Anderson key in Firepower collapse

Perth businessman Warren Anderson has been named as a key player in the collapse of fuel pill company Firepower, which left its shareholders millions of dollars out of pocket.

About 80 shareholders attended an informal meeting chaired by Bryan Hughes, the court-appointed liquidator of Firepower Operations, in Perth last night.

Perth businessman Tim Johnston has been trying to set up a new version of his failed company by cannibalising the firm's own stock, Firepower's liquidator said this month.

Firepower, which was wound up in the Federal Court last month, has about 1,200 shareholders who invested between $80 and $100 million.

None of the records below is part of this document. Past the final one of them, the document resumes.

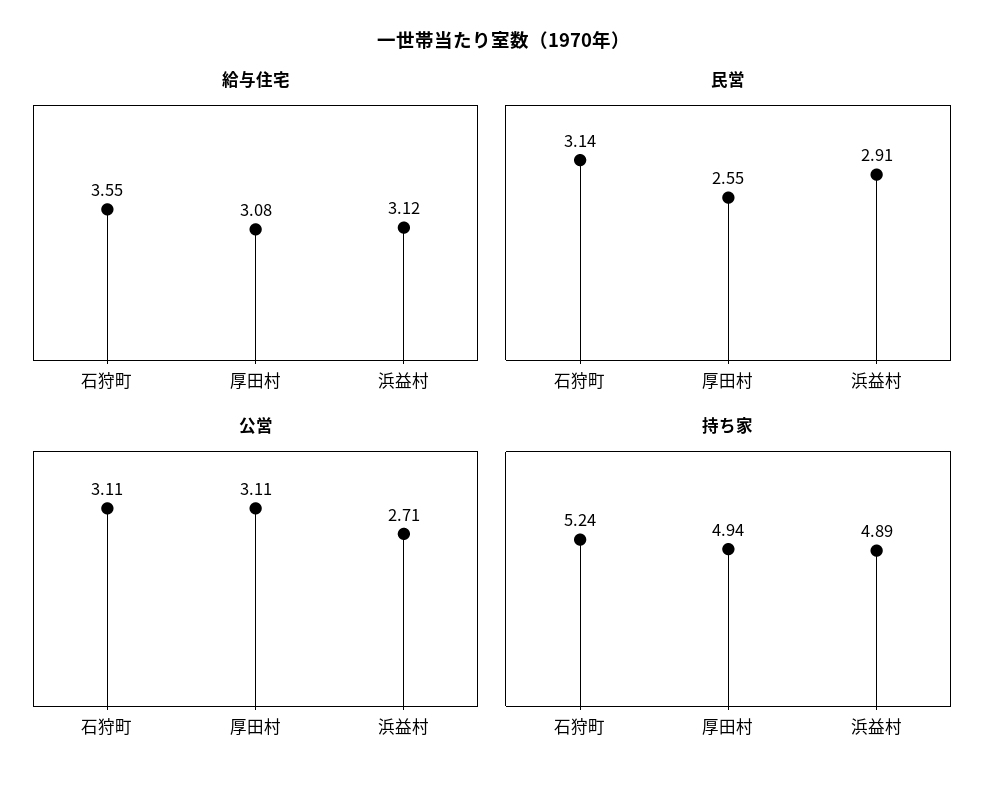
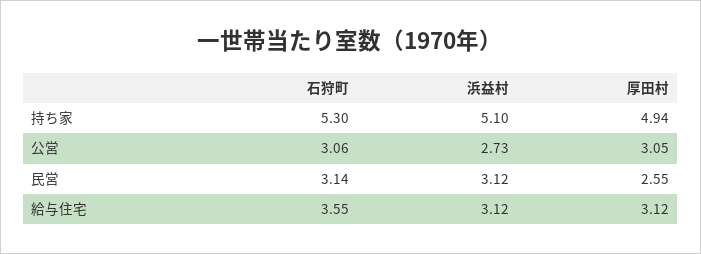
給与住宅, 厚田村: 3.08 -> 3.12
民営, 浜益村: 2.91 -> 3.12
公営, 石狩町: 3.11 -> 3.06
公営, 厚田村: 3.11 -> 3.05
公営, 浜益村: 2.71 -> 2.73
持ち家, 石狩町: 5.24 -> 5.3
持ち家, 浜益村: 4.89 -> 5.1

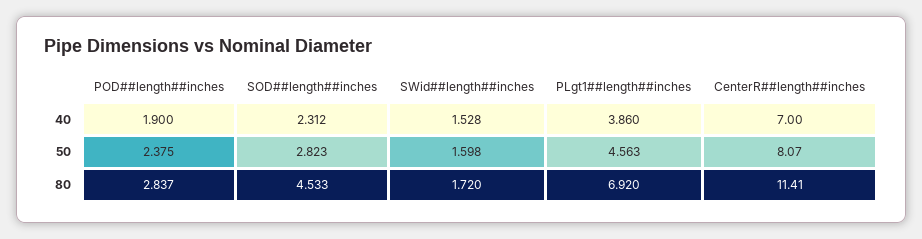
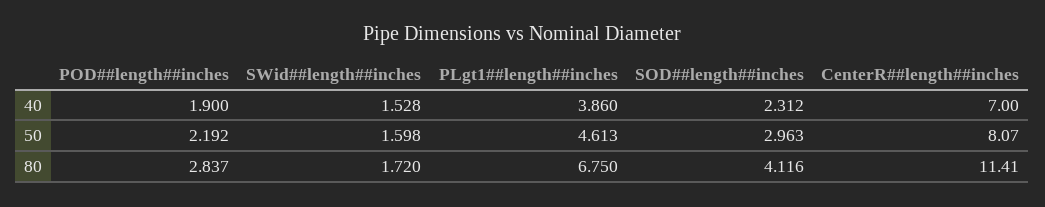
POD##length##inches, 50: 2.375 -> 2.192
SOD##length##inches, 50: 2.823 -> 2.963
PLgt1##length##inches, 50: 4.563 -> 4.613
SOD##length##inches, 80: 4.533 -> 4.116
PLgt1##length##inches, 80: 6.92 -> 6.75

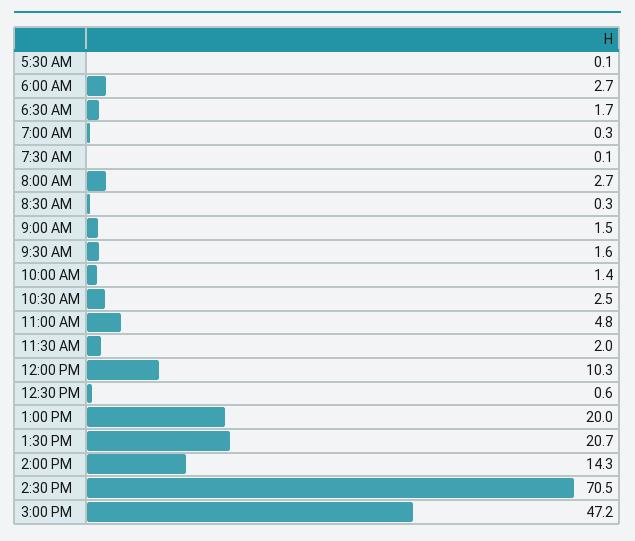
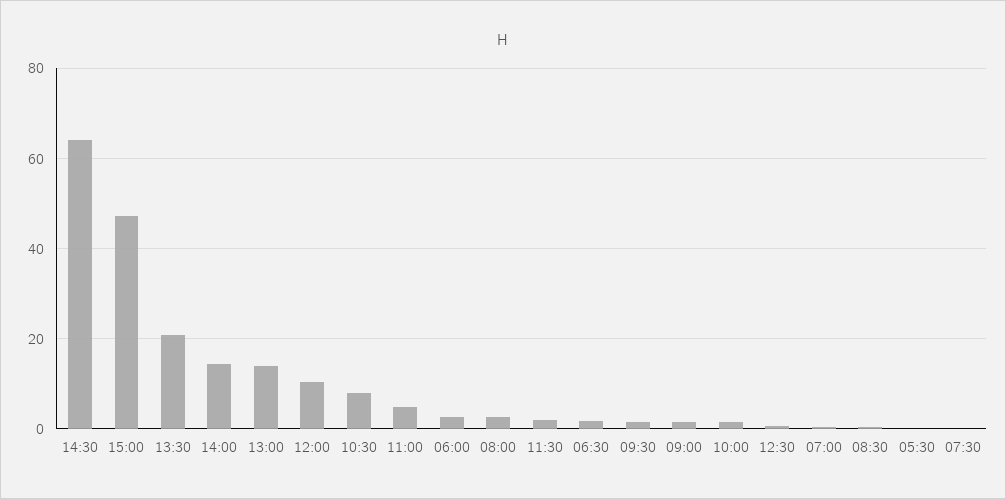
10:30 AM: 2.5 -> 8
1:00 PM: 20 -> 14
2:30 PM: 70.5 -> 64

It also owes millions of dollars to creditors, including the Western Force rugby team and the now-defunct Sydney Kings basketball team.

Firepower laid claim to a super pill for petrol tanks which would reduce fuel consumption by up to 20 per cent. It was run and owned by former New Zealand businessman Tim Johnston.

Mr Johnston has been named as a defendant in Australian Securities and Investments Commission (ASIC) proceedings.

ASIC alleges Firepower and its subsidiaries failed to properly disclose to shareholders company information such as prospectuses, contravening the Corporations Act.

The corporate watchdog has also named Mr Anderson's company, Owston Nominees, as a defendant.

It alleges Owston Nominees was issued 40 million one-cent shares in Firepower's Virgin islands-based parent company, Firepower BVI in June 2005 and on-sold them for up to 50c a share.

Mr Anderson is not named as a defendant in the statement of claim.

At the shareholders' meeting last night, Mr Hughes said he believed Mr Anderson had been a director of Firepower BVI for a significantly longer time than the very brief period he claims.

"What I can say is that it's my impression that throughout this administration, the liquidation and leading up to the liquidation of the Australian subsidiary, Mr Anderson has been in the background and has been significantly involved," Mr Hughes said.

He said Mr Johnston and Mr Anderson were involved in tactics to delay his appointment as liquidator and further investigate the company.

This included, he said, their appointment of chartered accountants Hall Chadwick as administrators and moves to acquire Firepower's assets shortly before it was wound up.

Mr Anderson's level of involvement was not unexpected, he told shareholders.

"This is really no surprise to me, given if I'd made in excess of $20 million from the sale of Firepower shares ... I think I'd be fairly keen that there were not investigations into the affairs of the company.

"Mr Johnston and Mr Anderson have made tens of millions of dollars each which have come from your pockets."

Mr Hughes said there were negligible assets left in Firepower and he could not guarantee shareholders he would recoup any of their money.

But he said there were large chunks of "low-hanging fruit", including tens of millions of dollars in offshore accounts.

He said he expected to be named liquidator of Firepower BVI later this month, which would give him the ability to track the cash if it was moved.

Among the shareholders was Perth businessman Ross Graham, the biggest investor in Firepower, who put in $20 million after being convinced of the fuel pill's effectiveness by Tim Johnston.

Mr Graham said he had initially approached Mr Hughes to investigate Firepower as his concerns over his investment grew. He has also contributed to the liquidator's fighting fund.

"I don't want to let these bastards get away with this. I'm not going to let these guys stooge, rip us all off," Mr Graham said.

"He (Mr Johnston) was a pretty good silver tongue."

Another shareholder, Noel Singleton, lost about $500,000 of his own money and another $250,000 invested by his wife, daughters and brother.

He sold his mechanical business, thinking he was going to live off the proceeds of his shares and also gave his parents in law, Ted and Val Lyons, 10,000 shares.

"We're very, very angry. You just hate to see your family hurt," Ms Lyons said.

Firepower, which used some of its investors' funds to become the country's biggest sporting sponsor, secured the use of a 4,200-tonne navy guided missile frigate for a gala sponsorship function in Sydney in 2006, Fairfax has reported.

In August, WA Business News revealed financial information about Firepower missing when a computer was taken out of Australia prior to the firm going into administration.